# re-locating in august - help!!!



## graysue (Jun 27, 2015)

Can any-one Moraira/Javea area offer us a reasonable 1 bed rent, spare studio or under-build for approx. 1 month [probably August] whilst we house-hunt in the area?
Thanks Graham & Sue:confused2:


----------



## madampicasso (Jun 28, 2015)

No, can`t offer a place to stay in august ........ but just saying `hello` because I`m househunting in Costa brava, to move there at the end of august too. goodluck, Teresa


----------



## Williams2 (Sep 15, 2013)

madampicasso said:


> No, can`t offer a place to stay in august ........ but just saying `hello` because I`m househunting in Costa brava, to move there at the end of august too. goodluck, Teresa


Come to Asturias - it's nice & sunny but cool up here. :lol:


----------



## madampicasso (Jun 28, 2015)

Where is Asturias?


----------



## jojo (Sep 20, 2007)

August isnt a good time to find one month rentals as its the main holiday season. If you are lucky enough to find one, I doubt it would be cheap

I suppose postponing for a month woul be out of the question??? As that would make it easier 

Jo xxx


----------



## jojo (Sep 20, 2007)

madampicasso said:


> Where is Asturias?



Northern Spain 

Jo xxx


----------



## Williams2 (Sep 15, 2013)

madampicasso said:


> Where is Asturias?


What's this - Where is Asturias ? - indeed !!! - what a cheek !!!

:welcome:

Let me enlighten you.


----------



## madampicasso (Jun 28, 2015)

Yes , I had heard of it but no recall of where. What`s it like? I am going to live in Lloret de Mar. at least that`s my plan.teresa


----------



## jojo (Sep 20, 2007)

madampicasso said:


> Yes , I had heard of it but no recall of where. What`s it like? I am going to live in Lloret de Mar. at least that`s my plan.teresa


So what do you plan to do in Lloret de mar?? Are you coming with family? Retiring? Have work lined up???

Jo xxx


----------



## madampicasso (Jun 28, 2015)

Hi, no I`m not coming with family although my son is driving my furniture and stuff from the uk, I`m on my own and retired, but I intend to do some writing . I had a book published this year and I hope more in the pipeline. I used to paint a lot , but now not much , the odd dabble. Work would be fine if offered !, but not if I have to bust a gut looking for it.....
I just want to explore and get know this area of Spain and people


----------



## jojo (Sep 20, 2007)

madampicasso said:


> Hi, no I`m not coming with family although my son is driving my furniture and stuff from the uk, I`m on my own and retired, but I intend to do some writing . I had a book published this year and I hope more in the pipeline. I used to paint a lot , but now not much , the odd dabble. Work would be fine if offered !, but not if I have to bust a gut looking for it.....
> I just want to explore and get know this area of Spain and people


Wow, you lucky thing, just you and time to spend doing what you want. 

Jo xxx


----------



## perdiu83 (Apr 24, 2010)

Search on google and type in Neater Heaters. Get their contact details because they are based in Moraira and they may have an underbuild available.

Good luck

Veterano


----------



## madampicasso (Jun 28, 2015)

Yeh , being retired has its points. But getting older I`ve had some health probs, so I find the climate is kinder. 
So much to learn, and it`s fascinating, Spain.It`s been my dream to live here for a good while


----------



## Leper (May 12, 2010)

Madampicasso, You are retired and will be writing a book. Despite many posts by me, I think you could be built of the stuff to make this into a real adventure and make your mission work. You have no hope of gaining employment even waiting on tables. If you stick to the writing and painting I reckon you will achieve your objective.
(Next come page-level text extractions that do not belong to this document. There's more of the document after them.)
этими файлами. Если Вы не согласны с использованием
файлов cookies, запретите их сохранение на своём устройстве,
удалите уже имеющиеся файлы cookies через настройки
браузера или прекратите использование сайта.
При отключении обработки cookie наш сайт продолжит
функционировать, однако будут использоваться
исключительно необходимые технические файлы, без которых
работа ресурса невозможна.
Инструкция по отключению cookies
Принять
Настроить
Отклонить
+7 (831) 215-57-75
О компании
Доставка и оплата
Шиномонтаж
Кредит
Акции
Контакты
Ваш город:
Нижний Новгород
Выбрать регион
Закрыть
But, (I knew a few people here were waiting for the 'But') you might be underselling yourself. A good well located low rise 2 bedroom apartment in Mojacar Playa would cost you €550 per month off season. It would make sense to wait until late September before you start out, but if you've got the readies there are those who are only too willing to take it from you. A studio apartment would cost only a little less.

If you rent a two bedroom apartment (instead of a studio) you have the option of renting out a room to allay some expenses. You're a writer, an artist so think! Have a look at Rnjel's thread on seeking accommodation in Mojacar Playa. You will get plenty of advice there.

And a word of warning:- Believe nothing you hear in Spain, trust nobody, trust the Brits less, rent privately, get out and about, live the dream, walk the talk and keep writing and painting.


----------



## madampicasso (Jun 28, 2015)

Hi, thank you for the input. I think I will be settling in Lloret de Mar. teresa


----------



## madampicasso (Jun 28, 2015)

Thank you for the comments. I wondering what is it you mean by -- `mission`, `objectives` ? Curious


----------



## Guest (Jun 29, 2015)

madampicasso said:


> Thank you for the comments. I wondering what is it you mean by -- `mission`, `objectives` ? Curious


No doubt Leper is alluding to the Sharpe books, set in the Spanish Peninsular
during the Napoleonic Wars. For as you know, Richard Sharpe was always 
'on a mission' with mountain of obstacles to overcome before reaching his
objective.

:fencing:


----------



## madampicasso (Jun 28, 2015)

oh yes, I remember Sharpe. But not much resemblance to this ex pat. I`m more likely to snooze in the sun by my turquoise blue swimming pool, sipping cocktails, and doing absolutely nothing but contemplate the slow passing of the hours.......listening to the birdies sing and the grass push up between the stones...


----------